Evaluation of Integrals

Figure: 11.1 The integrals $I_4$ and $I_5$ evaluated as functions of $\lambda _{\theta \varphi }$.

It is helpful to define the new magnetic flux-surface label $k=[(1+{\mit\Omega})/2]^{1/2}$. (See Section 8.11.) It follows from Equation (11.101) that $k=0$ at the O-points of the magnetic island chain, and $k=1$ on the magnetic separatrix. Hence, we can write

$\displaystyle I_1$ $\displaystyle = \int_0^\infty \frac{4\,[(2\,k^2-1)\,{\cal A}-2\,k^2\,{\cal C}]^{2}}{{\cal A}}\,dk,$ (11.155)
$\displaystyle I_2$ $\displaystyle = 16\int_1^\infty \left(\frac{\cal D}{\cal C} - \frac{1}{{\cal A}}\right)k^2\,dk,$ (11.156)
$\displaystyle I_3$ $\displaystyle = \frac{2\pi}{3}-\int_1^\infty \frac{4}{\cal C}\left(\frac{{\cal E}\,{\cal A}}{{\cal C}^{2}}-1\right)dk,$ (11.157)
$\displaystyle I_4$ $\displaystyle = \int_1^\infty \left(k\,{\cal C}\,d_k{\cal F} - {\cal A}\,{\cal F}\right)\left(\frac{{\cal E}}{{\cal C}^{2}}-\frac{1}{{\cal A}}\right)k\,dk,$ (11.158)
$\displaystyle I_5$ $\displaystyle = \int_1^\infty {\cal F}\,d_k{\cal F}\left({\cal E}- \frac{{\cal C}^{2}}{\cal A}\right)k^3\,dk.$ (11.159)
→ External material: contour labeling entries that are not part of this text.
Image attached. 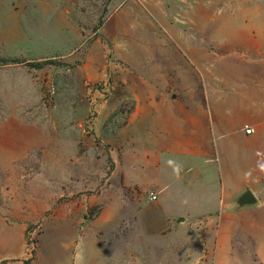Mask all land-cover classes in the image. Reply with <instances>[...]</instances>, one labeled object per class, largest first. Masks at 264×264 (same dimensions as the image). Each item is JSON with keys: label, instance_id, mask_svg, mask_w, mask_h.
Instances as JSON below:
<instances>
[{"label": "rangeland", "instance_id": "1", "mask_svg": "<svg viewBox=\"0 0 264 264\" xmlns=\"http://www.w3.org/2000/svg\"><path fill=\"white\" fill-rule=\"evenodd\" d=\"M167 3L190 14L189 0ZM142 5L0 0V264H79V227L89 226V235L96 222L106 244L100 264H124L132 251L144 257L133 225L144 210L124 201L147 192L124 188L122 166L127 181L147 187L168 181L178 162L160 153L148 166L143 134L132 130L144 92L175 89L162 77L147 79L140 63L167 44L160 24L193 21L152 16ZM255 243L234 239L242 264H262Z\"/></svg>", "mask_w": 264, "mask_h": 264}, {"label": "crops", "instance_id": "2", "mask_svg": "<svg viewBox=\"0 0 264 264\" xmlns=\"http://www.w3.org/2000/svg\"><path fill=\"white\" fill-rule=\"evenodd\" d=\"M141 1L147 14L193 22L160 24L167 44L140 63L147 65V79L162 77L175 89L144 92L132 130L143 134L148 166L160 153L178 163L168 181L147 187L127 181L122 166L124 188L147 192L140 201H124L127 208L144 210L133 219L144 257L131 250L122 262L242 264L233 244L239 235L256 242L264 264V0H189L188 15L174 12L169 0H160V9ZM181 81L189 86L177 87ZM245 126L252 131L246 133ZM136 143L134 136L131 144ZM245 191L253 203H241ZM99 223L89 235L84 232L89 226L79 227L73 254L82 257L79 264H100L106 253Z\"/></svg>", "mask_w": 264, "mask_h": 264}, {"label": "water", "instance_id": "3", "mask_svg": "<svg viewBox=\"0 0 264 264\" xmlns=\"http://www.w3.org/2000/svg\"><path fill=\"white\" fill-rule=\"evenodd\" d=\"M255 201V198L250 191H245L241 197V203L250 204Z\"/></svg>", "mask_w": 264, "mask_h": 264}, {"label": "built area", "instance_id": "4", "mask_svg": "<svg viewBox=\"0 0 264 264\" xmlns=\"http://www.w3.org/2000/svg\"><path fill=\"white\" fill-rule=\"evenodd\" d=\"M251 131H252V129L250 127L245 126V132L246 133H250ZM150 198L153 199V198H155V196L152 193H150Z\"/></svg>", "mask_w": 264, "mask_h": 264}]
</instances>
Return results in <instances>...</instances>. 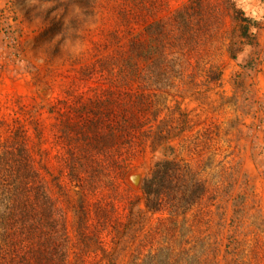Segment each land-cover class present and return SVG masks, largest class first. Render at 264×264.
Wrapping results in <instances>:
<instances>
[{"label": "rangeland", "instance_id": "obj_1", "mask_svg": "<svg viewBox=\"0 0 264 264\" xmlns=\"http://www.w3.org/2000/svg\"><path fill=\"white\" fill-rule=\"evenodd\" d=\"M188 1L0 0V142L26 146L63 216L69 264L150 253L264 264V0H208L223 23L183 79L145 84L125 65L130 42ZM227 2L257 20L253 44ZM161 159L187 162L208 187L185 214L146 206L141 185Z\"/></svg>", "mask_w": 264, "mask_h": 264}, {"label": "trees", "instance_id": "obj_2", "mask_svg": "<svg viewBox=\"0 0 264 264\" xmlns=\"http://www.w3.org/2000/svg\"><path fill=\"white\" fill-rule=\"evenodd\" d=\"M225 6L234 11L240 41L253 44L252 28L257 27V20L246 16L235 4L227 2ZM222 20L223 11L216 4L189 0L176 10L169 23H150L145 28L144 40L130 42L125 62L129 74L141 76L145 84L152 85L159 77L171 83L176 78L183 79L191 53L214 37ZM232 44L229 53L236 59ZM210 71V79L217 81L220 74L214 69ZM187 75L193 77L189 72ZM110 132L111 142L117 130ZM141 189L150 210H166L173 217L185 214L208 192L199 174L187 162L175 159L157 161ZM68 240L63 216L48 195L21 138L17 135L9 144L0 142V264H69ZM163 262L170 264L165 261V254L150 253L141 264Z\"/></svg>", "mask_w": 264, "mask_h": 264}, {"label": "bare ground", "instance_id": "obj_3", "mask_svg": "<svg viewBox=\"0 0 264 264\" xmlns=\"http://www.w3.org/2000/svg\"><path fill=\"white\" fill-rule=\"evenodd\" d=\"M43 93H46V90H43ZM140 179H141V174H137V175L135 174L134 176L131 177V180L135 185L139 184Z\"/></svg>", "mask_w": 264, "mask_h": 264}]
</instances>
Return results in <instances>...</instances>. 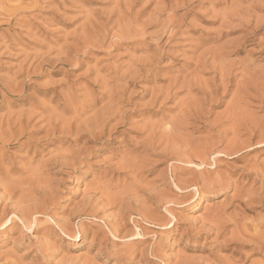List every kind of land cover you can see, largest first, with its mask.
Listing matches in <instances>:
<instances>
[{
    "label": "rangeland",
    "instance_id": "1",
    "mask_svg": "<svg viewBox=\"0 0 264 264\" xmlns=\"http://www.w3.org/2000/svg\"><path fill=\"white\" fill-rule=\"evenodd\" d=\"M218 216L264 232V0H0V264H263Z\"/></svg>",
    "mask_w": 264,
    "mask_h": 264
},
{
    "label": "bare ground",
    "instance_id": "2",
    "mask_svg": "<svg viewBox=\"0 0 264 264\" xmlns=\"http://www.w3.org/2000/svg\"><path fill=\"white\" fill-rule=\"evenodd\" d=\"M103 132V131H102ZM101 132V133H102ZM261 134V133H260ZM253 138H254V135L252 136V135H250V137L249 138H247V140L245 141V143L247 144V145H250L251 144V142H252V140H253ZM75 140V139H74ZM240 144V143H239ZM235 144H233V146L232 145H228V146H226V147H224L223 149H222V151H219L217 154H226V155H231V154H235L236 152H238L239 150H240V146L239 145H236L237 147H235L234 146ZM238 148H239V150H238ZM59 149V148H58ZM241 149H243V148H241ZM66 150V149H65ZM192 150V149H191ZM206 150H207V148H206ZM177 151V150H176ZM67 152H68V150H66V151H63L62 153L64 154H67ZM70 152V151H69ZM181 152V151H180ZM183 152V151H182ZM175 154H176V156H175V161H177V162H179V163H181V164H183L184 166H186V167H199V169H200V167L203 165V166H206V164H207V160H208V157L209 156H213L214 155V153H212V151L211 152H205L204 150L203 151H195L194 152V150L193 151H191L190 153H189V151H188V153H185V152H183V153H180V154H182V155H180L179 154V151H177V152H174ZM174 153H172V154H174ZM172 154H171V156H172ZM178 154V155H177ZM60 156V155H59ZM56 157V156H55ZM166 157H167V155H166ZM233 157V156H232ZM217 159V158H216ZM213 160H215V159H213ZM55 161V160H54ZM56 163H59V162H56ZM205 168V167H204ZM202 169L201 171H198V172H195V171H192L191 169H188L187 171L188 172H190V173H196V174H198V182H199V184L198 185H200V187H199V190L200 189H205V190H208V196H211V197H214L215 195H216V193H214L216 190H221V189H226L227 188V186L229 185V183H228V180H226V179H224V178H220L219 176H217L216 175V177H214V179H212V180H207L206 179V176L205 175H207L206 174V170L205 169ZM182 170H183V168H181ZM174 170V169H173ZM175 171V170H174ZM184 171V170H183ZM263 172V171H262ZM208 173V172H207ZM172 183H173V185L176 187V188H181V189H186V188H189V187H193L194 188V190H195V192H197V194H199L200 192H199V190H198V185H196V183L194 184L193 183V185L191 184V183H189L190 182V180H186V179H184V180H181V179H177L176 177H175V174L173 173V175H172ZM192 181V180H191ZM261 189V188H260ZM196 194V193H195ZM249 195V194H248ZM237 196V195H236ZM250 196V195H249ZM151 198H152V196H151ZM162 198V197H161ZM261 198V197H260ZM155 199H156V197H155ZM163 199V198H162ZM162 199H158V201L159 202H162V203H164V200H162ZM243 199V198H242ZM89 200V199H88ZM117 200V199H116ZM252 200V199H251ZM157 201V200H156ZM242 202H243V200H241ZM240 202V201H239ZM89 203V202H88ZM241 203V202H240ZM244 203V202H243ZM251 203V202H250ZM243 205H247L246 203L245 204H243ZM197 206V205H196ZM195 206V207H196ZM240 206V205H239ZM17 207V206H16ZM24 208V207H23ZM17 209V208H16ZM142 209H144V210H142ZM142 209H140L141 211H138L137 213H135L136 215H138L142 220H147V218H149L150 216H152V214H151V212L146 208H142ZM219 209V208H218ZM29 210H31V209H29ZM29 210H19L18 212H16V213H14L12 216H14V218L15 219H17V220H19L20 221V223L23 225V228L25 229V230H31V228L33 227L32 225H33V223H34V214L36 213V210H35V207H34V210L33 211H29ZM82 213H84V210H82ZM88 215H92V212H91V214H88ZM218 215V214H217ZM224 215V214H223ZM221 216V215H220ZM154 217V216H153ZM153 217H152V219H153ZM155 218V217H154ZM218 218H219V216H218ZM218 218H216L217 219V222H218ZM228 218V217H227ZM237 218H232L231 219V224H233V226H234V229H232V231L231 230H228V228L227 227H224V225H222L224 222L222 221V220H220V218H219V220H220V222H222V223H220V224H217V225H215L214 224V226H212V227H210V229L207 231V232H215V234L217 235V234H219L220 232L221 233H223V234H230L231 235V237L234 239H236L235 241H237V240H242L243 242L245 241V242H250V243H252L251 245H252V247H251V252H253V254H264V234L262 235V233H264V232H262V229L263 228H256L255 226H253V228L254 229H250L249 227H245V224L244 223H239L237 220H236ZM7 220V219H6ZM10 220V222H12L13 220H11V219H9ZM7 222H8V220H7ZM217 222H215V223H217ZM230 222V221H229ZM214 223V222H213ZM54 224H55V226L57 227V229L62 233V234H67L66 236H68V229L69 228H63L61 225H60V223H58V222H54ZM170 224V223H169ZM259 224V223H258ZM227 225V224H226ZM260 225V224H259ZM252 226V225H251ZM263 226V225H262ZM214 228V229H213ZM72 229V228H71ZM253 232H252V231ZM205 231V230H204ZM252 233H251V232ZM69 232H71V231H69ZM118 232V231H117ZM204 233V232H203ZM111 234L114 236V234L111 232ZM208 234V233H207ZM129 237H132L133 235H128ZM67 238H69V237H67ZM116 253V252H115ZM260 264H261V262H260ZM263 264H264V262H263Z\"/></svg>",
    "mask_w": 264,
    "mask_h": 264
}]
</instances>
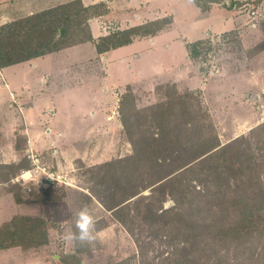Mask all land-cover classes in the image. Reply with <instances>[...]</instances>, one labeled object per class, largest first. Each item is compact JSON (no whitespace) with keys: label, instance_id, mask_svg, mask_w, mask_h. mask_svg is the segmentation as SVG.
<instances>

$\displaystyle d_k\!\left[{\cal C}\,d_k(k\,{\cal C}\,{\cal F})\right] = \lambda_{\theta\varphi}\,({\cal A}\,{\cal C}-1)\,k\,{\cal F},$ (11.160)

$d_k\equiv d/dk$, and

$\displaystyle \lambda_{\theta\varphi}$ $\displaystyle = \frac{4\,\epsilon_\theta}{\epsilon_\varphi},$ (11.161)
$\displaystyle {\cal F}(1)$ $\displaystyle =0,$ (11.162)
$\displaystyle {\cal F}(\infty)$ $\displaystyle = 1.$ (11.163)

Here, the functions ${\cal A}(k)$, ${\cal C}(k)$, ${\cal D}(k)$, and ${\cal E}(k)$ are defined in Section 8.11. Note that the factor $2\pi/3$ in Equation (11.157) is generated by the discontinuity in the function $L({\mit\Omega})$ (i.e., the discontinuity in the pressure gradient) across the separatrix of the magnetic island chain [23]. If this contribution is omitted then the sign of the integral $I_3$ is reversed.

The values of the first three integrals are

$\displaystyle I_1$ $\displaystyle = 0.8227,$ (11.164)
$\displaystyle I_2$ $\displaystyle = 1.5835,$ (11.165)
$\displaystyle I_3$ $\displaystyle = 1.3814.$ (11.166)

Figure 11.1 shows the values of the integrals $I_4$ and $I_5$ as functions of $\lambda _{\theta \varphi }$. Note that $I_4$ and $I_5$ are both only very weak functions of $\lambda _{\theta \varphi }$.